Distintos estudiosos han ofrecido su interpretación sobre la manera en que se resolvía la sucesión durante los tiempos de preeminencia del partidazo, a partir del reconocimiento del presidente como el Gran Elector (en su tiempo, también así se le llamó a don Porfirio). La primera regla era que al presidente nadie le disputaba ese privilegio y quienes se atrevieron a impugnarlo pagaron con su vida.

Segunda regla: el presidente debía pulsar el sentir de la clase gobernante, los liderazgos del partido y los poderes fácticos: los generales con mando de tropa en el periodo de 1920 a 1940; las más poderosas organizaciones sindicales y campesinas y los hombres de poder de 1940 a 1960; y, a partir de los años sesenta del siglo pasado, de los más ricos, agrupados en el Consejo Mexicano de Hombres de Negocios (CMHN), hoy Consejo Mexicano de Negocios (CMN).

Tercera regla: solo el presidente definía los tiempos, de ahí que procurara que las ansias se guardaran para después del quinto Informe de gobierno, por dos razones principales: 1) sabía que, a partir del momento del “destape”, cuando ya había candidato presidencial, su poder empezaba a declinar y 2) para disminuir los riesgos de un golpeteo inclemente que deteriorara al elegido.

Cuarta regla: “para ser Papa era preciso ser cardenal”, lo que quería decir que en ese juego no participaban ni gobernadores ni legisladores; solo los miembros del estrecho círculo presidencial y, de este, solo un puñado.

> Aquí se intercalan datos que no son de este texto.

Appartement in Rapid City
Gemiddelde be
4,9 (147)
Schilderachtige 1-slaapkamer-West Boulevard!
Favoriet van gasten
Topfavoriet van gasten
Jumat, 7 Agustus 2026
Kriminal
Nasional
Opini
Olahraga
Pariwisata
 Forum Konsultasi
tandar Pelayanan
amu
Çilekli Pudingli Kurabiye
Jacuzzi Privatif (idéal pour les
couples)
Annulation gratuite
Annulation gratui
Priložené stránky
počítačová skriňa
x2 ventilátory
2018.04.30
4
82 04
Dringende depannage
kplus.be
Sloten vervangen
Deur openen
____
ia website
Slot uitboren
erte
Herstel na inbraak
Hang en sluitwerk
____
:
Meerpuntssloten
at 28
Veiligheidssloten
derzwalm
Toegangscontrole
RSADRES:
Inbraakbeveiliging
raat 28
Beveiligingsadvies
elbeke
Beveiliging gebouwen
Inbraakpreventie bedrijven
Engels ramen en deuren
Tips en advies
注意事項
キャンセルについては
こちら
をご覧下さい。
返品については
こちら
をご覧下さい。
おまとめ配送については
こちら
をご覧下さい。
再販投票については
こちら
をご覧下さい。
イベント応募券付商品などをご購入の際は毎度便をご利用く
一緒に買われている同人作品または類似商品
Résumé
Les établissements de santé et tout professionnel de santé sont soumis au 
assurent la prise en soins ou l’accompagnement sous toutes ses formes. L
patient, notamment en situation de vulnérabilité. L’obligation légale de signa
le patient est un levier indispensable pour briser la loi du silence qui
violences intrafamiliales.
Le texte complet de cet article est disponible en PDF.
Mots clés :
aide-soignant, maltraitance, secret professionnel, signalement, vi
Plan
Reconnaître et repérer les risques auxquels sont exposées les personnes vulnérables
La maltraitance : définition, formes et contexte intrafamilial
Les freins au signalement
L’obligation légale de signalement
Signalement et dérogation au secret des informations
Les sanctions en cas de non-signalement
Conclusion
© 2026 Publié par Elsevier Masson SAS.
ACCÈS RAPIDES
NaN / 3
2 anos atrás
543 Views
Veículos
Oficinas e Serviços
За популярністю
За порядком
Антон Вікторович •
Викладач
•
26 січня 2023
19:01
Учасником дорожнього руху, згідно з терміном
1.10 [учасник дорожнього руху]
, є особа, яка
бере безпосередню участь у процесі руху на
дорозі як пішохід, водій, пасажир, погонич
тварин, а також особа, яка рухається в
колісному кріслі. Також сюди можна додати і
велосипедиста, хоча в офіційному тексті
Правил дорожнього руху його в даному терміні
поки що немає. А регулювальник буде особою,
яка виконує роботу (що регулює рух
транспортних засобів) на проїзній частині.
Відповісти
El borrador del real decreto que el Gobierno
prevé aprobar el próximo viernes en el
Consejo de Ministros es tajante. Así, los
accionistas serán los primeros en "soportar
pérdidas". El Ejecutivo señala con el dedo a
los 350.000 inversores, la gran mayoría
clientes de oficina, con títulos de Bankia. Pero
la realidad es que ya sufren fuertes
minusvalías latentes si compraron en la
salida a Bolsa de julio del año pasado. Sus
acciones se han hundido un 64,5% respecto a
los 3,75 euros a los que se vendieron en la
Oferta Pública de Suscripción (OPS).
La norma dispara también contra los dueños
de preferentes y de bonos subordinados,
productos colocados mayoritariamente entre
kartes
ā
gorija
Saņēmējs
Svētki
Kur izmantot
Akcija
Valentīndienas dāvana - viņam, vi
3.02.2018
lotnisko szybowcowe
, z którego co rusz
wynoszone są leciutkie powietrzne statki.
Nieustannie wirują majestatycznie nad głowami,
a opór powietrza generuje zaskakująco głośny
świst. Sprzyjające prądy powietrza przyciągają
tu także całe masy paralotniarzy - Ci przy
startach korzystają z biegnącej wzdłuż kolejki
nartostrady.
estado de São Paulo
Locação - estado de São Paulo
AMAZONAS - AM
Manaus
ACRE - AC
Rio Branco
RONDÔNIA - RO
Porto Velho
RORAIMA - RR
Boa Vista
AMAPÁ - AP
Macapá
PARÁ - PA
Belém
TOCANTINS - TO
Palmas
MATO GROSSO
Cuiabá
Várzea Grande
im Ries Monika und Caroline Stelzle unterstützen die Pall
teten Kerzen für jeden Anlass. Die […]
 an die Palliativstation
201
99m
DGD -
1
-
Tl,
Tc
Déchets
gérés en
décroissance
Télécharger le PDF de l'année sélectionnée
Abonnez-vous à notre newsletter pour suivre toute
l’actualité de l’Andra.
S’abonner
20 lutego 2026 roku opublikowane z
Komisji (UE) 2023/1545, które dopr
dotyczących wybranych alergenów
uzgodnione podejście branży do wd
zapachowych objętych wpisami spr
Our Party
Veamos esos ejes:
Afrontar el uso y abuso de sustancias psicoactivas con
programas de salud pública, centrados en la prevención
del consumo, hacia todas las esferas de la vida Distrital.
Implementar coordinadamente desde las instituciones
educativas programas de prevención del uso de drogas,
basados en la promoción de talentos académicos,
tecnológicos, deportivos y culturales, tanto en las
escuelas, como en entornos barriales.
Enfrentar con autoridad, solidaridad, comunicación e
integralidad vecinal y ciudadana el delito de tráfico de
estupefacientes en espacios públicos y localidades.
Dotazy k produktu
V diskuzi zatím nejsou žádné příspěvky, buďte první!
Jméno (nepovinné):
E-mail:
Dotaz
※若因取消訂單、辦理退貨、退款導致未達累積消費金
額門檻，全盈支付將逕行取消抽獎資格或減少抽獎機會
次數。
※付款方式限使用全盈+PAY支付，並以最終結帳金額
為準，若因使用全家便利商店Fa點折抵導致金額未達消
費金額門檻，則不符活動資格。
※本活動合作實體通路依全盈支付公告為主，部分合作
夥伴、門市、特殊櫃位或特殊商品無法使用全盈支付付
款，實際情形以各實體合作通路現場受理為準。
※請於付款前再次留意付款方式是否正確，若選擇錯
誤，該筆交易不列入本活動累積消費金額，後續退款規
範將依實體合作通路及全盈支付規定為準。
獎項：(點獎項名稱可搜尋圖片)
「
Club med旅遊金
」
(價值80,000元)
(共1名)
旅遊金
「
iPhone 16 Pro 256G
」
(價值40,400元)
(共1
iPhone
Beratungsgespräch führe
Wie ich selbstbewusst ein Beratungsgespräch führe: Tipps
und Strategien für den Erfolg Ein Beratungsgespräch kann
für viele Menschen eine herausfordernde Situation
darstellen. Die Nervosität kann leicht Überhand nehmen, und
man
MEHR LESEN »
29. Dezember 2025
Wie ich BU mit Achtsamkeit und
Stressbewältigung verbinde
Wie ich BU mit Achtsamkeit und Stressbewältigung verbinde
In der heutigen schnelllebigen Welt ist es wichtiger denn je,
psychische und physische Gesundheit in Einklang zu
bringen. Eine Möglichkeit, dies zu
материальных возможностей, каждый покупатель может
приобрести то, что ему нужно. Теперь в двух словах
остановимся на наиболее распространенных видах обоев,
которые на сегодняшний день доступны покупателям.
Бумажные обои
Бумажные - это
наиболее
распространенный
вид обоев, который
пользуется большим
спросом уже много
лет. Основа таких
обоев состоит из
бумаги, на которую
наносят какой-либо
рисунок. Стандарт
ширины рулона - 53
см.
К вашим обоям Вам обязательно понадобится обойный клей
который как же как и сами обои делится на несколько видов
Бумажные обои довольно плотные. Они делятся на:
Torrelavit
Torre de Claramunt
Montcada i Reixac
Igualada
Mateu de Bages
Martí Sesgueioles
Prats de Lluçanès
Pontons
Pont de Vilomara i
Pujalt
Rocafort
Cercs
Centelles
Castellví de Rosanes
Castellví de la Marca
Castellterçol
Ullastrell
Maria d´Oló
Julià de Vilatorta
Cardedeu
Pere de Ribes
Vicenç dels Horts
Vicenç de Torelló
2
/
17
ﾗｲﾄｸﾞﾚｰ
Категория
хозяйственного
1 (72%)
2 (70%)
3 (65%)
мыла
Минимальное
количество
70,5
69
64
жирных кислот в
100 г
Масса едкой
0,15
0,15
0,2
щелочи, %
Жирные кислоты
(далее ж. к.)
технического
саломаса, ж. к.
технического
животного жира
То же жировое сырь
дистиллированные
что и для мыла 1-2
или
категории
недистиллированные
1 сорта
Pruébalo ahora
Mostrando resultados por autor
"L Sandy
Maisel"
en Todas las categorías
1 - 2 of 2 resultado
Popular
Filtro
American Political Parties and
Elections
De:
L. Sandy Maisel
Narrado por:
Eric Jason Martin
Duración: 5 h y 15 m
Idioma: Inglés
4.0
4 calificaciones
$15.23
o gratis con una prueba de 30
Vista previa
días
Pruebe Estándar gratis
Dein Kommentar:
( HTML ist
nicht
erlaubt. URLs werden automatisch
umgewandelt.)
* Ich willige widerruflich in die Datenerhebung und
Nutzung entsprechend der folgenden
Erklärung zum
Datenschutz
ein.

Quinta regla: ninguno de los posibles sucesores podía reconocer sus aspiraciones, mucho menos buscar apoyos. Los que se adelantaron, pagaron las consecuencias.

Una vez que el elegido escuchaba “las palabras mayores”, el presidente le imponía un voto de silencio (sexta regla); mientras no se hicieran los pronunciamientos públicos por el partido o por alguno de sus sectores, no podía confiarle este secreto a nadie.

Otro ingrediente que caracterizaba la sucesión en clave priista (séptima regla) era la negativa del presidente a entregarle el poder a aquel de sus colaboradores que tuviera fuerza propia.

A diferencia de Mario Moya, que había construido una densa red de apoyo entre gobernadores, legisladores, intelectuales y grandes empresarios, José López Portillo carecía de un grupo político propio. Y algo más: al Gran Elector le enfurecía que sus colaboradores se asumieran como los artífices de las realizaciones del régimen. La excepción fue Salinas de Gortari, a quien se reconocía como el cerebro detrás de la política económica del gobierno lamadridiano.

En 1994, Carlos Salinas de Gortari decidió que Luis Donaldo Colosio, su hechura, fuera su sucesor; sin embargo, su homicidio lo obligó a un segundo destape, resultó Ernesto Zedillo, nuestro presidente accidental.

En el año 2000, con la primera alternancia, pareció que esa costumbre anacrónica había desaparecido, pero no ocurrió así. Hoy, de nuevo, el presidente se ha transmutado en El Gran Selector en su partido y las encuestas no son sino cortinas de humo para encubrir el dedazo. Por fortuna, hoy los votos cuentan y se cuentan, del resultado en las urnas dependerá que resulte, además, El Gran Elector.